To help clinicians guide patients, this article provides a practical overview on three of the most common ocular conditions for which supplements and dietary factors may play a role.
Macular Degeneration – The Age-Related Eye Disease Study (AREDS) and the Age-Related Eye Disease Study 2 (AREDS2) are two of the largest and most rigorous clinical trials that have investigated the effects of nutritional supplementation on the progression dry age-related macular degeneration (AMD) to wet AMD. Observational trial also have assessed the impact of diet and supplements on the development and progression of AMD.
Results - Patients without AMD did not benefit from taking the AREDS formulation. Patients with mild or borderline AMD did not benefit from taking either the AREDS or AREDS2 formulation. Both formulations slightly lowered the risk for AMD progression in those patients with intermediate or advanced AMD. Patient who smoke should take the AREDS2 formulation to avoid the beta-carotene in the AREDS formulation, which can increase the risk for lung cancer. Lutein, zeaxanthin, and omega-3 fatty acids were included in the AREDS2 formulation but did not decrease the risk for AMD progression. The Blue Mountains Eye Study found that the consumption of vegetables and dietary lutein and zeaxanthin was associated with a reduced risk for AMD. Patients with intermediate or advanced AMD should be encouraged to take the AREDS or AREDS2 formulation as a nutritional supplement. Smoking is a risk factor for the development and progression of AMD and should be discouraged. Physical activity should be encouraged, as it has been demonstrated to have a modest protective effect. A diet consisting of fish, fruits, leafy greens, and nuts has been shown to be beneficial in some studies.
Cataracts – AREDS also addressed the benefits of antioxidants on cataracts as did the cross-sectional Blue Mountains Eye Study, Physicians’ Health Study and Beaver Dam Eye Study.
Results – Lutein, zeaxanthin, and B vitamins may decrease the risk for cataracts. Large, randomized trials found no benefit to taking vitamins C and E, beta-carotene, or selenium. The results are mixed regarding the potential benefit of a multivitamin. Sunlight exposure likely plays a role in the pathogenesis of cataracts, although knowledge of their exact pathogenesis is not fully understood.

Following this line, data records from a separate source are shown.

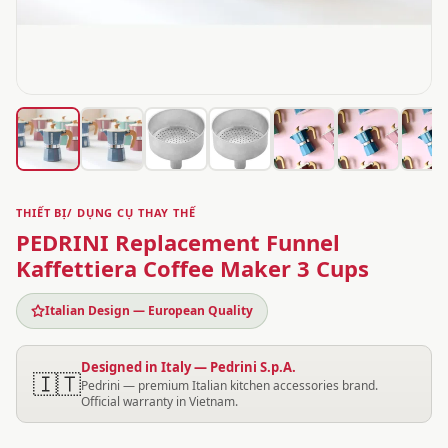
THIẾT BỊ/ DỤNG CỤ THAY THẾ
PEDRINI Replacement Funnel
Kaffettiera Coffee Maker 3 Cups
Italian Design — European Quality
Designed in Italy — Pedrini S.p.A.
🇮🇹
Pedrini — premium Italian kitchen accessories brand.
Official warranty in Vietnam.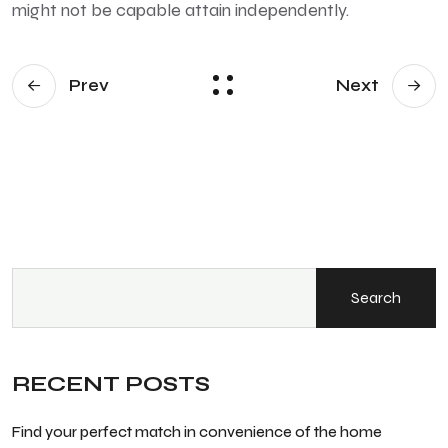
might not be capable attain independently.
Prev
Next
Search
RECENT POSTS
Find your perfect match in convenience of the home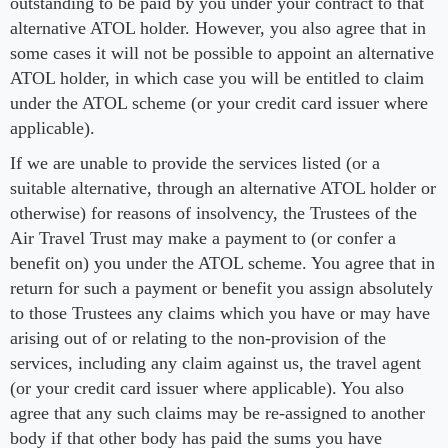
outstanding to be paid by you under your contract to that
alternative ATOL holder. However, you also agree that in
some cases it will not be possible to appoint an alternative
ATOL holder, in which case you will be entitled to claim
under the ATOL scheme (or your credit card issuer where
applicable).
If we are unable to provide the services listed (or a
suitable alternative, through an alternative ATOL holder or
otherwise) for reasons of insolvency, the Trustees of the
Air Travel Trust may make a payment to (or confer a
benefit on) you under the ATOL scheme. You agree that in
return for such a payment or benefit you assign absolutely
to those Trustees any claims which you have or may have
arising out of or relating to the non-provision of the
services, including any claim against us, the travel agent
(or your credit card issuer where applicable). You also
agree that any such claims may be re-assigned to another
body if that other body has paid the sums you have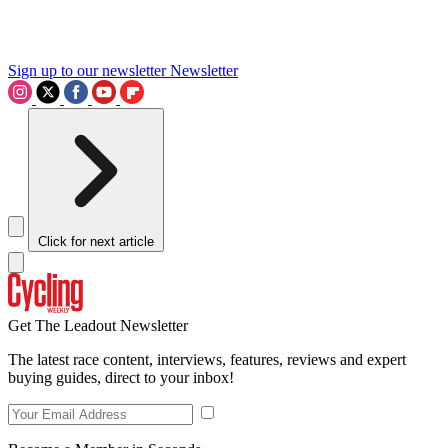
Sign up to our newsletter
Newsletter
Click for next article
Get The Leadout Newsletter
The latest race content, interviews, features, reviews and expert
buying guides, direct to your inbox!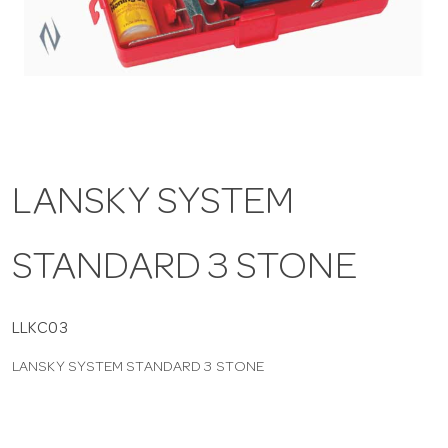
a
v
i
LANSKY SYSTEM
g
STANDARD 3 STONE
a
t
LLKC03
LANSKY SYSTEM STANDARD 3 STONE
i
o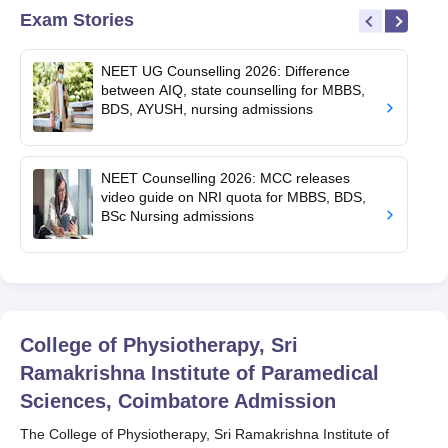
Exam Stories
NEET UG Counselling 2026: Difference
between AIQ, state counselling for MBBS,
BDS, AYUSH, nursing admissions
NEET Counselling 2026: MCC releases
video guide on NRI quota for MBBS, BDS,
BSc Nursing admissions
College of Physiotherapy, Sri
Ramakrishna Institute of Paramedical
Sciences, Coimbatore
Admission
The College of Physiotherapy, Sri Ramakrishna Institute of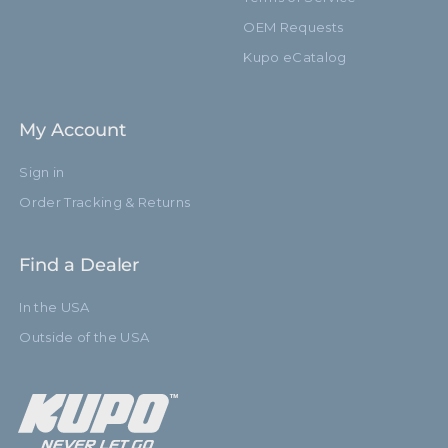
OEM Requests
Kupo eCatalog
My Account
Sign in
Order Tracking & Returns
Find a Dealer
In the USA
Outside of the USA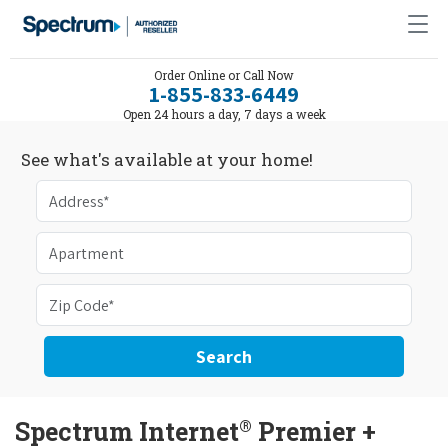
Order Online or Call Now
1-855-833-6449
Open 24 hours a day, 7 days a week
See what's available at your home!
Search
®
Spectrum Internet
Premier +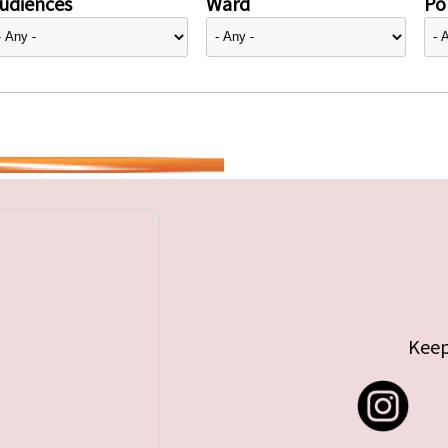
udiences
Ward
Pol
Keep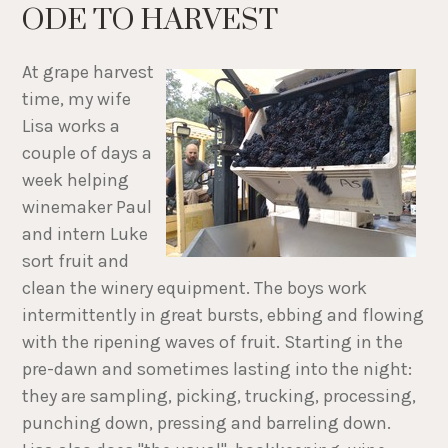
ODE TO HARVEST
At grape harvest
time, my wife
Lisa works a
couple of days a
week helping
winemaker Paul
and intern Luke
sort fruit and
clean the winery equipment. The boys work
intermittently in great bursts, ebbing and flowing
with the ripening waves of fruit. Starting in the
pre-dawn and sometimes lasting into the night:
they are sampling, picking, trucking, processing,
punching down, pressing and barreling down.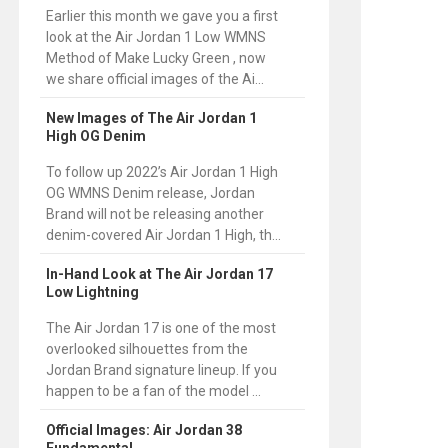
Earlier this month we gave you a first
look at the Air Jordan 1 Low WMNS
Method of Make Lucky Green , now
we share official images of the Ai...
New Images of The Air Jordan 1
High OG Denim
To follow up 2022’s Air Jordan 1 High
OG WMNS Denim release, Jordan
Brand will not be releasing another
denim-covered Air Jordan 1 High, th...
In-Hand Look at The Air Jordan 17
Low Lightning
The Air Jordan 17 is one of the most
overlooked silhouettes from the
Jordan Brand signature lineup. If you
happen to be a fan of the model ...
Official Images: Air Jordan 38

Dry Eye Disease – The Tear Film & Ocular Surface Society International Dry Eye Workshop II (TFOS DEWS II) and Dry Eye Assessment and Management Study (DREAM) investigated the effects of supplementation on DED.
Results – Systemic dehydration may contribute to the severity of dry eye as can alteration of environmental factors. In DREAM, omega-3 supplements were no better than the placebo olive oil decreasing the signs and symptoms of dry eye. Antioxidant supplementation has shown some promise in the treatment of dry eye, but the trials have been relatively brief.
I know the data presented above is fairly dry as is often the case in these large studies. I can be more specific about dietary recommendations. Fruits and vegetables that are yellow, red, or orange are the most effective foods for the prevention and treatment of cataracts. They are probably of benefit for AMD and Dry Eye as well. Avoid the use of Gingko biloba in wet macular degeneration.
The omega-3 fatty acids have so many health benefits that I recommend you take them daily in spite of the evidence in these studies. By the way, the use of olive oil (an omega-6 fatty acid) does not constitute a placebo. It provides vital anti-inflammatory prostaglandin 1 compounds for the human body.
If you have eye health issues, consider the AREDS2 formulation. It contains lutein, zeaxanthin, omega-3 fatty acids, and a small amount of zinc. The AREDS formula is vitamin C, vitamin E, beta-carotene and a high dose of zinc with a little copper. However, without a diet high in red, yellow and orange fruits and vegetables, regular exercise and no smoking, the supplementation is of limited value. Finally, drink plenty of clean water daily to avoid dehydration.